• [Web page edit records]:
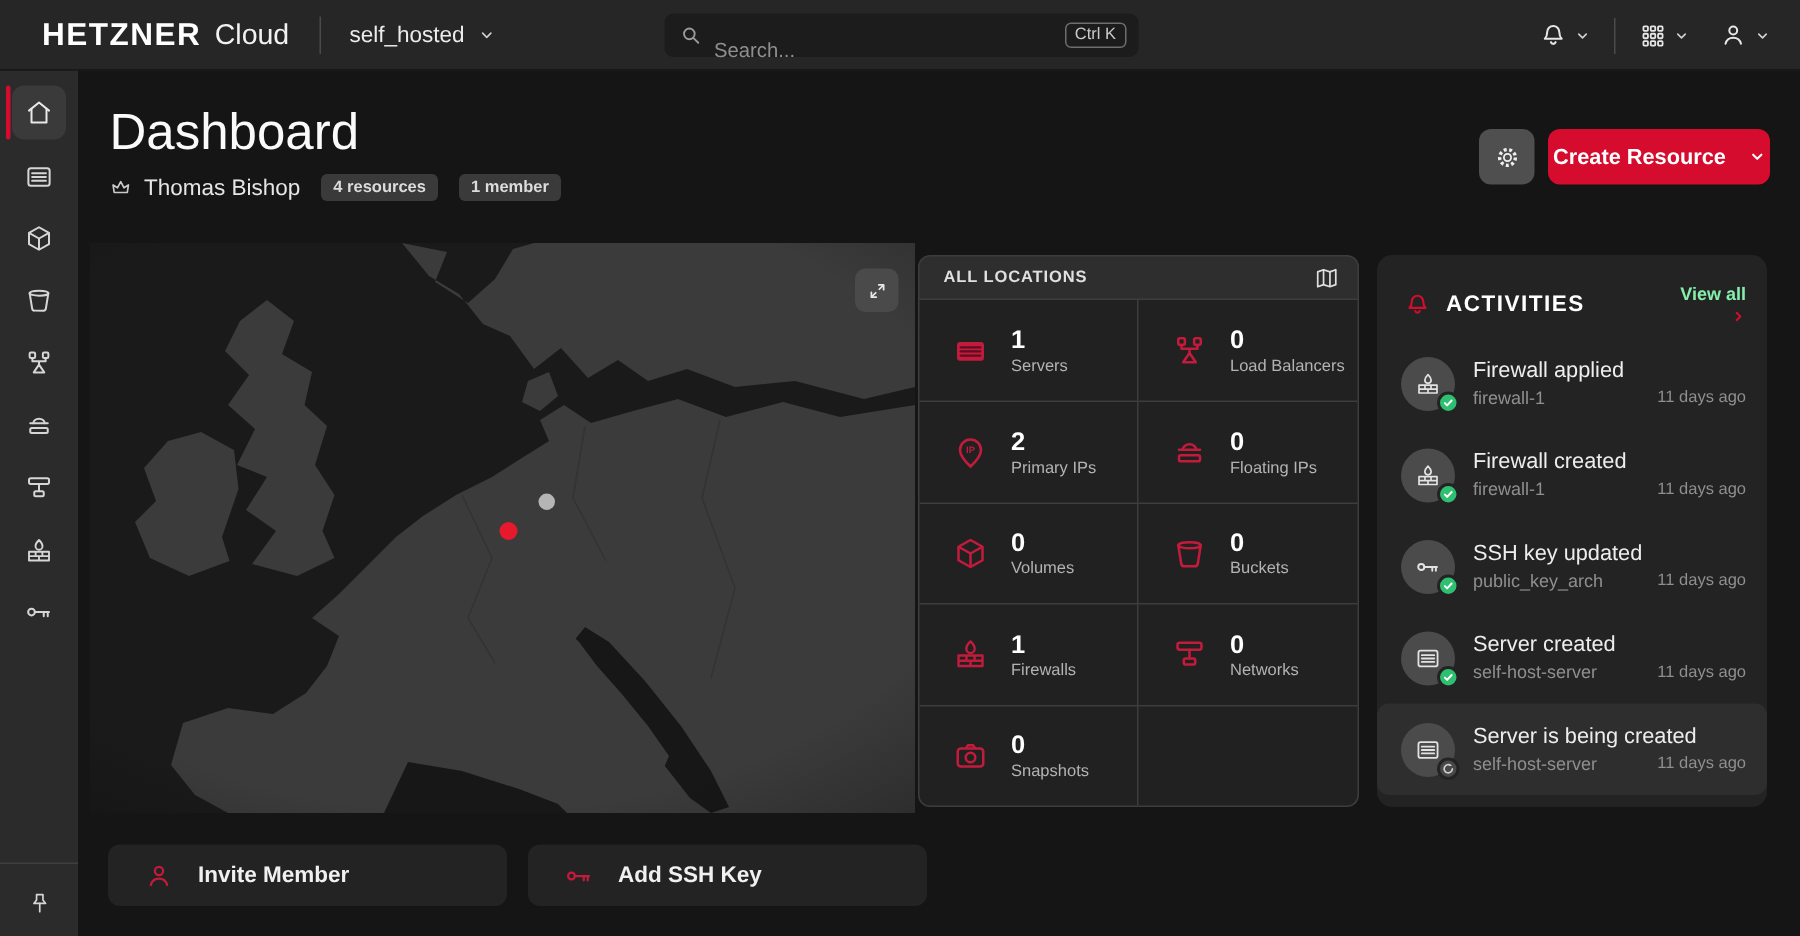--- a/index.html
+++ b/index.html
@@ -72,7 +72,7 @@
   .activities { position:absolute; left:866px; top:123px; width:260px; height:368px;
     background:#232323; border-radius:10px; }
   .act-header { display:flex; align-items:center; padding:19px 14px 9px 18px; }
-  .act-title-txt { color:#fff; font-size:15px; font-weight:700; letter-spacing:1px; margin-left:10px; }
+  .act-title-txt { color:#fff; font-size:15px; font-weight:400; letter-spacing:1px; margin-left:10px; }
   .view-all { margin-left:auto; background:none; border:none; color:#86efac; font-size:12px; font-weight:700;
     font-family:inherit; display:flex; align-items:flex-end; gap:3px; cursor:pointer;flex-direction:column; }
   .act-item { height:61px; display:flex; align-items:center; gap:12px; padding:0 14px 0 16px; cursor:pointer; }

• [Action item]: Exactly reproduce the lines of the data above that run from the line containing "color:#86efac; font-size:12px; font-weight:700;" through the final one.

• [Written answer]:
   .view-all { margin-left:auto; background:none; border:none; color:#86efac; font-size:12px; font-weight:700;
     font-family:inherit; display:flex; align-items:flex-end; gap:3px; cursor:pointer;flex-direction:column; }
   .act-item { height:61px; display:flex; align-items:center; gap:12px; padding:0 14px 0 16px; cursor:pointer; }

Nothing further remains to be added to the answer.